DocCheck: Wie seid Ihr zu Eurer Arbeit beim Teddybärkrankenhaus gekommen?

Adrien: Seit dem ersten Semester meines Studiums bin ich in der Fachschaftsvertretung an der LMU engagiert. Auch das Teddybärkrankenhaus München ist als ein Projekt der beiden Münchner Medizinfachschaften entstanden. Da ich in der Vergangenheit schon gute Erfahrungen dabei gemacht habe, gemeinsam mit anderen Fachschaftlern Projekte umzusetzen und mich beim Teddybärkrankenhaus die Idee sofort überzeugte, stand mein Entschluss schnell fest, beim Aufbau der Lokalgruppe und der Realisierung dieses besonderen Planspiels mitzuwirken.

Hanna: In unserer Fachschaft der TU München wurde über das Projekt gesprochen und festgestellt, dass das Teddybärkrankenhaus – das ja vor einigen Jahren bereits in München etabliert war – leider eingeschlafen sei. Mir hat die Idee, die hinter dieser Initiative steckt, sofort zugesagt. Und so kam es dazu, dass sich ein paar Kommilitonen zusammenfanden, die das Teddybärkrankenhaus wieder zum Leben erwecken wollten.

DocCheck: Woher kam denn die Idee, das Projekt in München wieder aufleben zu lassen?

Hanna: Manche Kommilitonen erinnerten sich daran, wie die Teddyärzte hier bereits vor einigen Jahren Kuscheltiere untersuchten – sie regten an, es wieder aufleben zulassen.

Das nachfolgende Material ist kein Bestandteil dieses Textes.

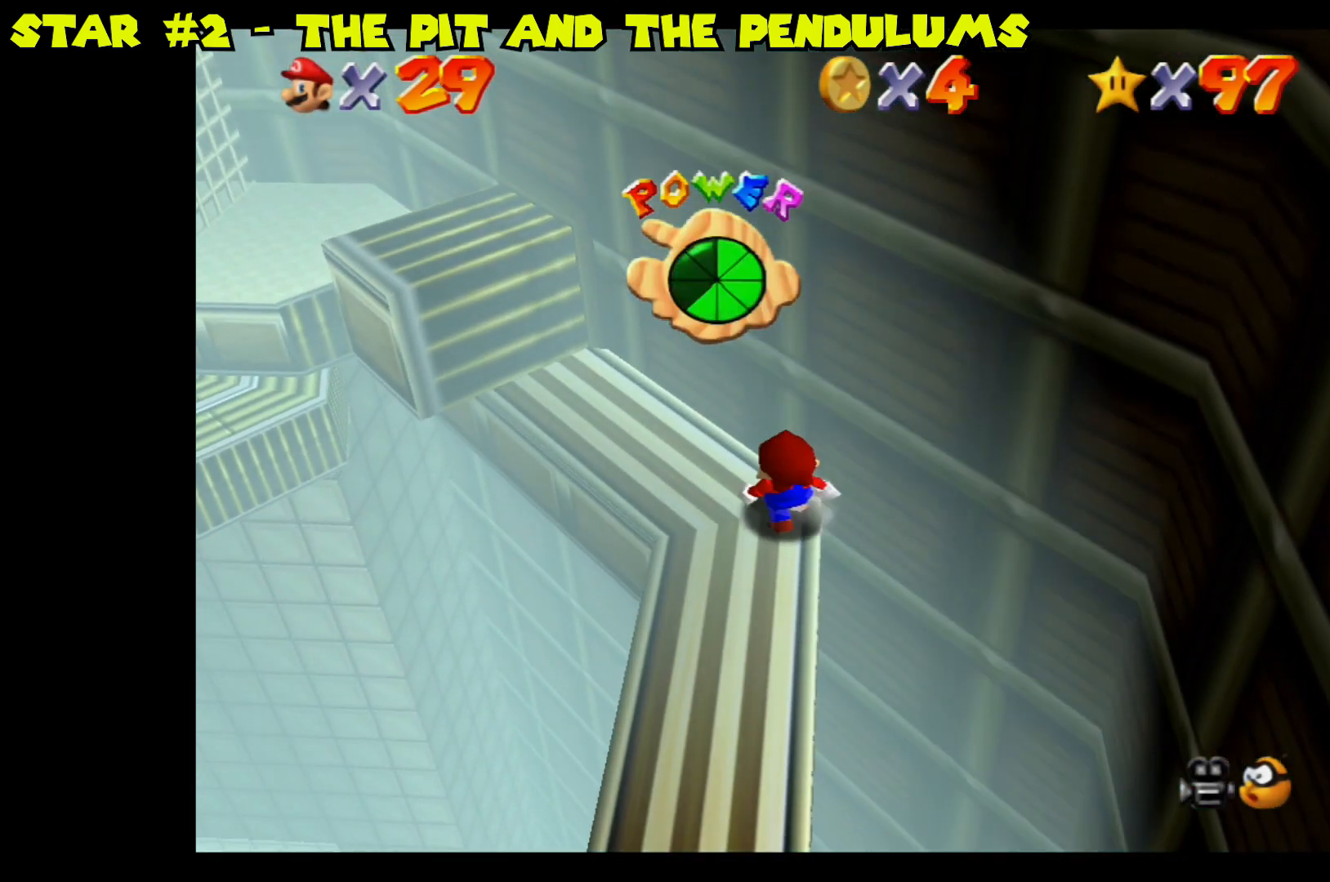
{"buttons": [], "left_stick": "left", "right_stick": "center", "events": [[133, "left_stick", "center"], [167, "A", "up"], [350, "left_stick", "left"]]}
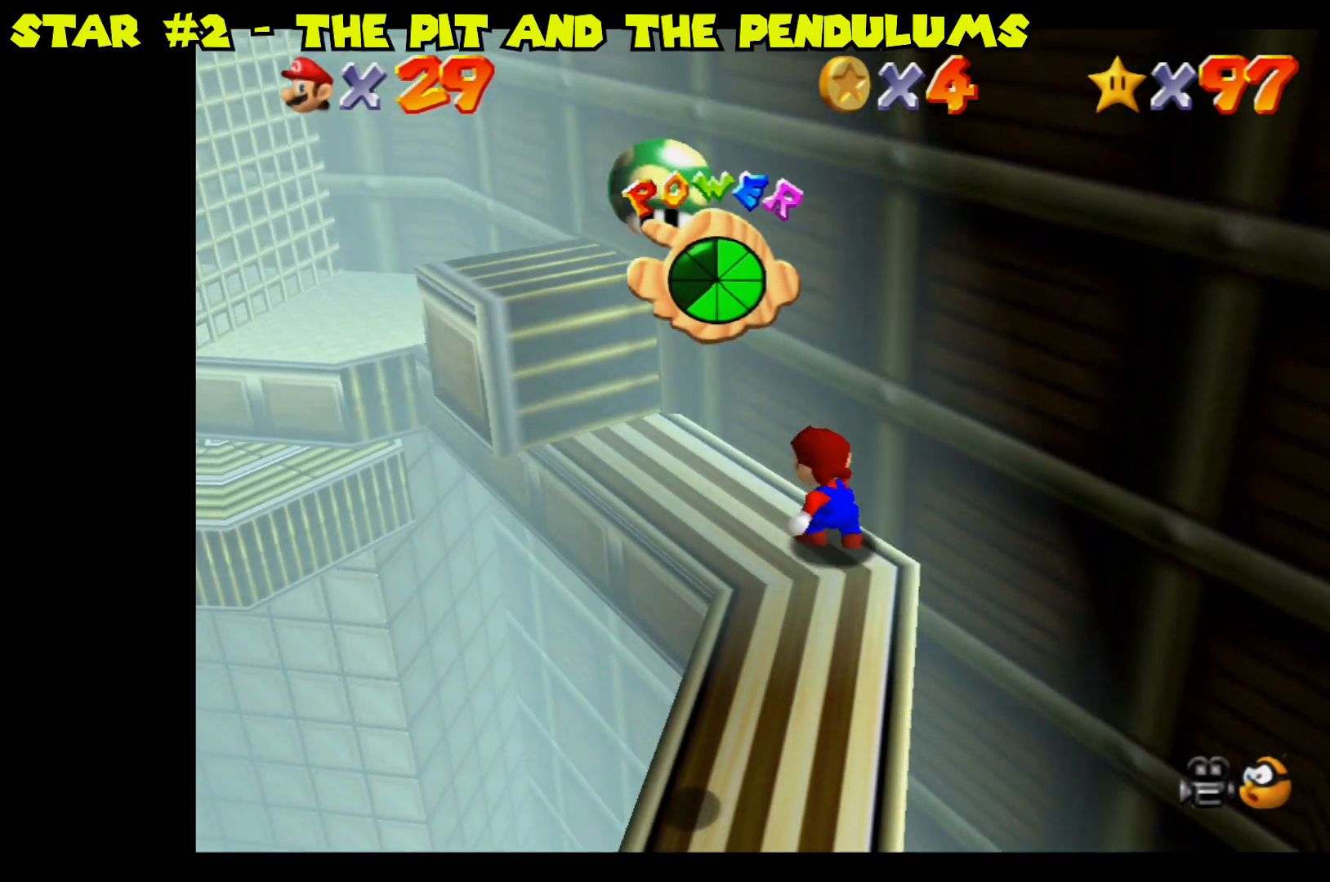
{"buttons": ["A"], "left_stick": "up-left", "right_stick": "center", "events": [[83, "left_stick", "up-left"], [317, "A", "down"]]}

Da traf es sich gut, dass einige Studenten, die nach dem Physikum aus anderen Unistädten nach München gewechselt waren und von ihrem ursprünglichem Studienort bereits das Teddybärkrankenhaus kannten, hier die Initiative ergriffen und nach Mitstreitern suchten, die das Projekt auch in München auf die Beine stellen wollten.

DocCheck: Wie sah Eure Arbeit bei der Organisation des Teddybärkrankenhauses genau aus?

Hanna: Wir haben uns etwa alle zwei Wochen getroffen, um die Fortschritte in den einzelnen Gruppe zu besprechen und auszuloten, was es noch zu tun gibt. Dann wurden neue Aufgaben verteilt, die bis zum nächsten Mal erledigt werden mussten. Die Treffen haben immer sehr viel Spaß gemacht, weil man dem Teddybärkrankenhaus beim Wachsen zusehen konnte, da sich alle sehr viel Mühe gegeben haben.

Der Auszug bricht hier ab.